LIBER: Lifelong User Behavior Modeling Based on Large Language Models

Chenxu Zhu,Shigang Quan,Bo Chen,Jianghao Lin,Xiaoling Cai,Hong Zhu,Xiangyang Li,Yunjia Xi,Weinan Zhang,Ruiming Tang
2024-11-22
Abstract:CTR prediction plays a vital role in recommender systems. Recently, large language models (LLMs) have been applied in recommender systems due to their emergence abilities. While leveraging semantic information from LLMs has shown some improvements in the performance of recommender systems, two notable limitations persist in these studies. First, LLM-enhanced recommender systems encounter challenges in extracting valuable information from lifelong user behavior sequences within textual contexts for recommendation tasks. Second, the inherent variability in human behaviors leads to a constant stream of new behaviors and irregularly fluctuating user interests. This characteristic imposes two significant challenges on existing models. On the one hand, it presents difficulties for LLMs in effectively capturing the dynamic shifts in user interests within these sequences, and on the other hand, there exists the issue of substantial computational overhead if the LLMs necessitate recurrent calls upon each update to the user sequences. In this work, we propose Lifelong User Behavior Modeling (LIBER) based on large language models, which includes three modules: (1) User Behavior Streaming Partition (UBSP), (2) User Interest Learning (UIL), and (3) User Interest Fusion (UIF). Initially, UBSP is employed to condense lengthy user behavior sequences into shorter partitions in an incremental paradigm, facilitating more efficient processing. Subsequently, UIL leverages LLMs in a cascading way to infer insights from these partitions. Finally, UIF integrates the textual outputs generated by the aforementioned processes to construct a comprehensive representation, which can be incorporated by any recommendation model to enhance performance. LIBER has been deployed on Huawei's music recommendation service and achieved substantial improvements in users' play count and play time by 3.01% and 7.69%.
Information Retrieval,Artificial Intelligence
What problem does this paper attempt to address?

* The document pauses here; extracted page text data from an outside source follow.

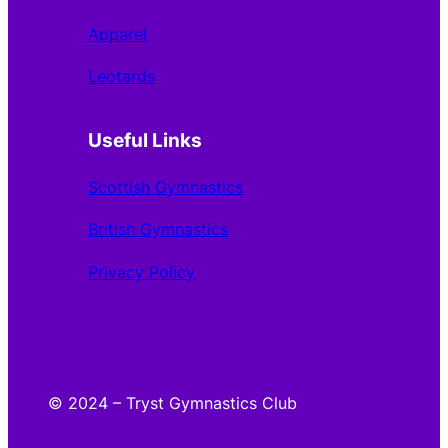
Apparel
Leotards
Useful Links
Scottish Gymnastics
British Gymnastics
Privacy Policy
© 2024 – Tryst Gymnastics Club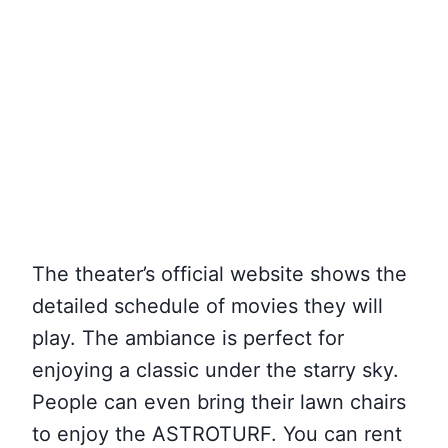
The theater’s official website shows the
detailed schedule of movies they will
play. The ambiance is perfect for
enjoying a classic under the starry sky.
People can even bring their lawn chairs
to enjoy the ASTROTURF. You can rent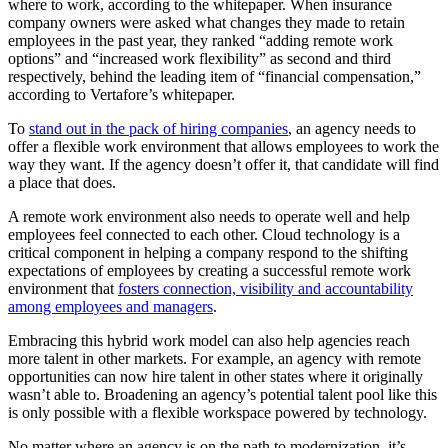
where to work, according to the whitepaper. When insurance
company owners were asked what changes they made to retain
employees in the past year, they ranked “adding remote work
options” and “increased work flexibility” as second and third
respectively, behind the leading item of “financial compensation,”
according to Vertafore’s whitepaper.
To
stand out in the pack of hiring companies
, an agency needs to
offer a flexible work environment that allows employees to work the
way they want. If the agency doesn’t offer it, that candidate will find
a place that does.
A remote work environment also needs to operate well and help
employees feel connected to each other. Cloud technology is a
critical component in helping a company respond to the shifting
expectations of employees by creating a successful remote work
environment that
fosters connection, visibility and accountability
among employees and managers
.
Embracing this hybrid work model can also help agencies reach
more talent in other markets. For example, an agency with remote
opportunities can now hire talent in other states where it originally
wasn’t able to. Broadening an agency’s potential talent pool like this
is only possible with a flexible workspace powered by technology.
No matter where an agency is on the path to modernization, it’s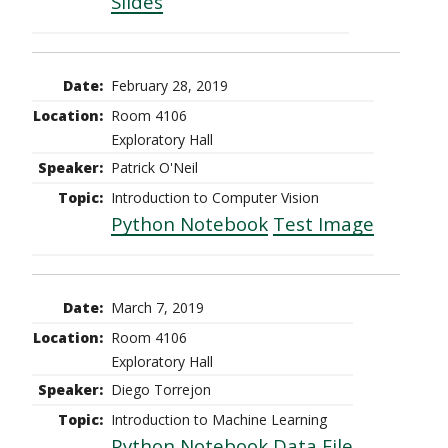
Slides
February 28, 2019
Room 4106
Exploratory Hall
Patrick O'Neil
Introduction to Computer Vision
Python Notebook
Test Image
March 7, 2019
Room 4106
Exploratory Hall
Diego Torrejon
Introduction to Machine Learning
Python Notebook
Data File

The problems that this paper attempts to solve mainly focus on two aspects: 1. **Problem of understanding long - life - cycle user behavior sequences**: When dealing with users' long - term behavior sequences, existing large - language models (LLMs) have difficulty effectively extracting valuable information from the text context for recommendation tasks. As the length of user behavior sequences increases, the performance of LLMs will decline significantly, even if the number of tokens in these behavior sequences is far below the context window limit of LLMs. Moreover, user behavior sequences in industrial environments are usually longer and may exceed the context window limit of LLMs, causing LLMs to be unable to effectively handle these long sequences. 2. **Problem of the inherent variability of user behavior**: Users' interests change over time, and this variability brings two major challenges to existing models: - It is difficult to capture the dynamic changes of users' interests because most existing LLM - enhancement methods tend to treat each item in the user behavior sequence equally without considering the timeliness of the items. - Whenever the user behavior sequence is updated, LLMs need to be re - executed, which brings huge computational costs. To solve the above problems, the paper proposes a large - language - model - based Lifelong user behavior modeling framework (LIBER), which improves the performance and efficiency of the recommendation system through three core modules (user behavior flow partitioning, user - interest learning, and user - interest fusion). Specifically, LIBER effectively alleviates the problems of understanding long - life - cycle user behavior sequences and excessive computational overhead by dividing users' long - term behavior sequences into short - term behavior caches and long - term behavior memories and applying LLMs to each long - term behavior memory partition. At the same time, LIBER introduces a cascading paradigm, considering the associations between different partitions to learn the evolution of users' interests.